BEGIN DATA EXTRACT
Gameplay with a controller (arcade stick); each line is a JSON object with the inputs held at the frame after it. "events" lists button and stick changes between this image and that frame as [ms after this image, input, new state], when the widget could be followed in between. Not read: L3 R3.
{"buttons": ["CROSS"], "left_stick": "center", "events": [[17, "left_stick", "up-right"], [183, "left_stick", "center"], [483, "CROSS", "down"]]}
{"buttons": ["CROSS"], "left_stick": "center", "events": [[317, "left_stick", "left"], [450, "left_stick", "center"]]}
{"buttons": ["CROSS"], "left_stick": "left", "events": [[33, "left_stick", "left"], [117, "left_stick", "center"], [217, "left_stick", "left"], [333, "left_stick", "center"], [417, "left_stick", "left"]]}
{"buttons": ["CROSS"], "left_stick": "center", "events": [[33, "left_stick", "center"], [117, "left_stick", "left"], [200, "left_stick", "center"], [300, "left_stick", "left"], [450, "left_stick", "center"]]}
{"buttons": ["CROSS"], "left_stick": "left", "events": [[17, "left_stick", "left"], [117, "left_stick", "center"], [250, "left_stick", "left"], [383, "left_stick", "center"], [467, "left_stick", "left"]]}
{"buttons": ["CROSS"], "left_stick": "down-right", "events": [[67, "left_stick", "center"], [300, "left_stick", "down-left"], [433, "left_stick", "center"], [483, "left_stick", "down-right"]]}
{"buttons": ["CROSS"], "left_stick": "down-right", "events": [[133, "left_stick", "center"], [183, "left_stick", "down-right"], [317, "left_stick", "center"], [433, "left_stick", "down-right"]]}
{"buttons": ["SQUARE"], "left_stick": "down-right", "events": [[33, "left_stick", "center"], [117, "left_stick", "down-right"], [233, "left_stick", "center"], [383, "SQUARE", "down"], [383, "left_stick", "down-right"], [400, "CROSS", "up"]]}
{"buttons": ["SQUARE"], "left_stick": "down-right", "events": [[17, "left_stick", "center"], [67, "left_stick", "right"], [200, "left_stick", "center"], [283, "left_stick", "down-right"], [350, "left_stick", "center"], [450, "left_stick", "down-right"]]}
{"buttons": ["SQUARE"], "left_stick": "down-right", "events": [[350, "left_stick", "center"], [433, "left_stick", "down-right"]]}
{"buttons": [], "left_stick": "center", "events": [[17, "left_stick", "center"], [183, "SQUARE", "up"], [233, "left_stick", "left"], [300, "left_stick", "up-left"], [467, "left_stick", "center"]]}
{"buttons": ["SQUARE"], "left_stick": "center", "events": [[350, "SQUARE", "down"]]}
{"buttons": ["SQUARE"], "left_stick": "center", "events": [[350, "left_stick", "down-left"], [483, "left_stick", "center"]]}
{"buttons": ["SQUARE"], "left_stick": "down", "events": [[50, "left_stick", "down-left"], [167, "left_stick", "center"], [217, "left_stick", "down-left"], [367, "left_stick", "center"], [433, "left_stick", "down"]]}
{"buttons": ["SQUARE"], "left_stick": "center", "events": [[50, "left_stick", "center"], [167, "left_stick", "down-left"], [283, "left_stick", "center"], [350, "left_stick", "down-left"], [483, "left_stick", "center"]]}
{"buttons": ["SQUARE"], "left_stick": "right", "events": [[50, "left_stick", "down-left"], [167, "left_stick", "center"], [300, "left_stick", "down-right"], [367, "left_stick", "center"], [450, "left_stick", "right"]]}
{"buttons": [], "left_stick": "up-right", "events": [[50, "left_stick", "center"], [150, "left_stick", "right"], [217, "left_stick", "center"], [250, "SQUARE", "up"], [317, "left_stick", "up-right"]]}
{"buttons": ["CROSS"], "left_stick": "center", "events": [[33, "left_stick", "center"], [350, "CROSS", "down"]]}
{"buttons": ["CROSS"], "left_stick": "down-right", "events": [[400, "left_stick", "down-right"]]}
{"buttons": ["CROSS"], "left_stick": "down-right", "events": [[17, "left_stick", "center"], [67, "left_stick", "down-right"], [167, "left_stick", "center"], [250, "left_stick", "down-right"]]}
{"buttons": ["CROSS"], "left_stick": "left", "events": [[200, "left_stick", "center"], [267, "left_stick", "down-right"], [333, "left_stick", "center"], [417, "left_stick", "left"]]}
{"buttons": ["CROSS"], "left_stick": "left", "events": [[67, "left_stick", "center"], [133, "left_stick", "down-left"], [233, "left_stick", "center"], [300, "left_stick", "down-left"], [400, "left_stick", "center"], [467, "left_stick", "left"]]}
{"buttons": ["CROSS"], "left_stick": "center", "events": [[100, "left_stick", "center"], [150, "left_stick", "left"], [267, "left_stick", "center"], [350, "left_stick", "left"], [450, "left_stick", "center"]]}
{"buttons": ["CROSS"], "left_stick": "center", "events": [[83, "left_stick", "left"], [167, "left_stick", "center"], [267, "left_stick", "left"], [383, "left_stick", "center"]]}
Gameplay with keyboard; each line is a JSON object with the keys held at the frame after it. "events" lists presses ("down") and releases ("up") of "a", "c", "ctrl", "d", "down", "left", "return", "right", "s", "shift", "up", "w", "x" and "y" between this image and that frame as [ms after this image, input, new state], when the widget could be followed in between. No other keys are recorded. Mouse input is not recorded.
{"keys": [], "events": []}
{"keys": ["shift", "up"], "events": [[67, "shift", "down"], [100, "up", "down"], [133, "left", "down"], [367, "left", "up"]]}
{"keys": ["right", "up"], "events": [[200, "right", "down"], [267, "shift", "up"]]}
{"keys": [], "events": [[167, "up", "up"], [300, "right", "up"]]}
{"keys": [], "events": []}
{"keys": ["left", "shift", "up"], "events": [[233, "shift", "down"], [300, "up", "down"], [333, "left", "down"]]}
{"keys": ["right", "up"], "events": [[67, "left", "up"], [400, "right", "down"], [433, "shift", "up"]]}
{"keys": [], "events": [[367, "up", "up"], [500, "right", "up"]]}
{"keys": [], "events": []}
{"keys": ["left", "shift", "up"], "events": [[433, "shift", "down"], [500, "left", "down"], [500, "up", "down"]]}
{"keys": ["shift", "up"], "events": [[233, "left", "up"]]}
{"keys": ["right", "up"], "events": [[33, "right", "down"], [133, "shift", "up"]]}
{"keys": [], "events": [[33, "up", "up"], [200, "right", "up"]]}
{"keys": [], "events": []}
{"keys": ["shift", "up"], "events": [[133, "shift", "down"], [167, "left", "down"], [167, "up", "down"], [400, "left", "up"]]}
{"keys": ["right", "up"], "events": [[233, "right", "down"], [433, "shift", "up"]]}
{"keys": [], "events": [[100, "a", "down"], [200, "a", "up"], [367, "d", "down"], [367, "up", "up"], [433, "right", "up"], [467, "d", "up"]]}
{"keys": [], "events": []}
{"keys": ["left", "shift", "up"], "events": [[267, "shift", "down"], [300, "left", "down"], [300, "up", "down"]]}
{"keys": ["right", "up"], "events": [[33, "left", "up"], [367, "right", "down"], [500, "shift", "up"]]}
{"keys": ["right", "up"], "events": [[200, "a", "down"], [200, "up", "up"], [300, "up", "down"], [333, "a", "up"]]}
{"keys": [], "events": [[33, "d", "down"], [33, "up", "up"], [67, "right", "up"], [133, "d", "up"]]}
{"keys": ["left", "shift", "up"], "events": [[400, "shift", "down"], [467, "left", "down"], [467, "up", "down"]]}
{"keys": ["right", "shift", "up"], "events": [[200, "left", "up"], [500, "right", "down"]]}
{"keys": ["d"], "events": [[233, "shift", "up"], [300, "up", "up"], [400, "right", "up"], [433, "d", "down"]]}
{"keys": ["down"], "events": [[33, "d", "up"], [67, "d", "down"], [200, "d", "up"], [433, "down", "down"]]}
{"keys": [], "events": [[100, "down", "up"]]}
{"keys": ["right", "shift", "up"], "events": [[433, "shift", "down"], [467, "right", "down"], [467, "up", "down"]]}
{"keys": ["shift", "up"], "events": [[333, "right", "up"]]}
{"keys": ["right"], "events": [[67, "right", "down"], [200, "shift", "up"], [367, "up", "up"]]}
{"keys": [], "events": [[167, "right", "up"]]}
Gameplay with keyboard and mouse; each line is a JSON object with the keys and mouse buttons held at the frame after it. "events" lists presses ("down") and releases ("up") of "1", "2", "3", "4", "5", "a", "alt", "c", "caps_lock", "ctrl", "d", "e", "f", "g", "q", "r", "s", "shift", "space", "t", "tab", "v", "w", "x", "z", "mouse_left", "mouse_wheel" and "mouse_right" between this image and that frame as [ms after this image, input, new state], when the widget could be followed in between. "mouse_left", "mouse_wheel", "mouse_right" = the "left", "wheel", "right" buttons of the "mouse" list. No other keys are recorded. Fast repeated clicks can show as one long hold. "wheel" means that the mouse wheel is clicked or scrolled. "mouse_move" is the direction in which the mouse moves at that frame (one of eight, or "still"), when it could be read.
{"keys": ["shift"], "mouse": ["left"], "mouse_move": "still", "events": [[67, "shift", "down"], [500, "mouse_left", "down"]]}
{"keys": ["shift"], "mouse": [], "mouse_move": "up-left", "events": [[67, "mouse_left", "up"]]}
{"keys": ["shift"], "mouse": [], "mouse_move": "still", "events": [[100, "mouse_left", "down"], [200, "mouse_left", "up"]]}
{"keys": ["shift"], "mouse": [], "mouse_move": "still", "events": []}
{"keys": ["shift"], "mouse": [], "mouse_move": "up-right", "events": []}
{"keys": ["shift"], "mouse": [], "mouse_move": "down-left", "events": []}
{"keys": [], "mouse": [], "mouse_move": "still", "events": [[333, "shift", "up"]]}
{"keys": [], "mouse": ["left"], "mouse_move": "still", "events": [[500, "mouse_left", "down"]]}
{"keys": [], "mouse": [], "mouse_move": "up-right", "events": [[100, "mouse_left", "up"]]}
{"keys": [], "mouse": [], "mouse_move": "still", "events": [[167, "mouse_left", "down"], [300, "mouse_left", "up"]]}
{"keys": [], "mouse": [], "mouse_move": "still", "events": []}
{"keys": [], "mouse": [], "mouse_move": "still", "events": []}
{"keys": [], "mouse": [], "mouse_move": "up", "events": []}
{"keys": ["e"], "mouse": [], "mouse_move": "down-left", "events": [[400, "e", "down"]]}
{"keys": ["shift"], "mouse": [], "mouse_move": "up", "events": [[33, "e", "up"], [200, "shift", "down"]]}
END DATA EXTRACT
Where a line of the records has the string "image", copy that line.

Gameplay with a controller (arcade stick); each line is a JSON object with the inputs held at the frame after it. "events" lists button and stick changes between this image and that frame as [ms after this image, input, new state], when the widget could be followed in between. Not read: L3 R3.
Gameplay with keyboard; each line is a JSON object with the keys held at the frame after it. "events" lists presses ("down") and releases ("up") of "a", "c", "ctrl", "d", "down", "left", "return", "right", "s", "shift", "up", "w", "x" and "y" between this image and that frame as [ms after this image, input, new state], when the widget could be followed in between. No other keys are recorded. Mouse input is not recorded.
Gameplay with keyboard and mouse; each line is a JSON object with the keys and mouse buttons held at the frame after it. "events" lists presses ("down") and releases ("up") of "1", "2", "3", "4", "5", "a", "alt", "c", "caps_lock", "ctrl", "d", "e", "f", "g", "q", "r", "s", "shift", "space", "t", "tab", "v", "w", "x", "z", "mouse_left", "mouse_wheel" and "mouse_right" between this image and that frame as [ms after this image, input, new state], when the widget could be followed in between. "mouse_left", "mouse_wheel", "mouse_right" = the "left", "wheel", "right" buttons of the "mouse" list. No other keys are recorded. Fast repeated clicks can show as one long hold. "wheel" means that the mouse wheel is clicked or scrolled. "mouse_move" is the direction in which the mouse moves at that frame (one of eight, or "still"), when it could be read.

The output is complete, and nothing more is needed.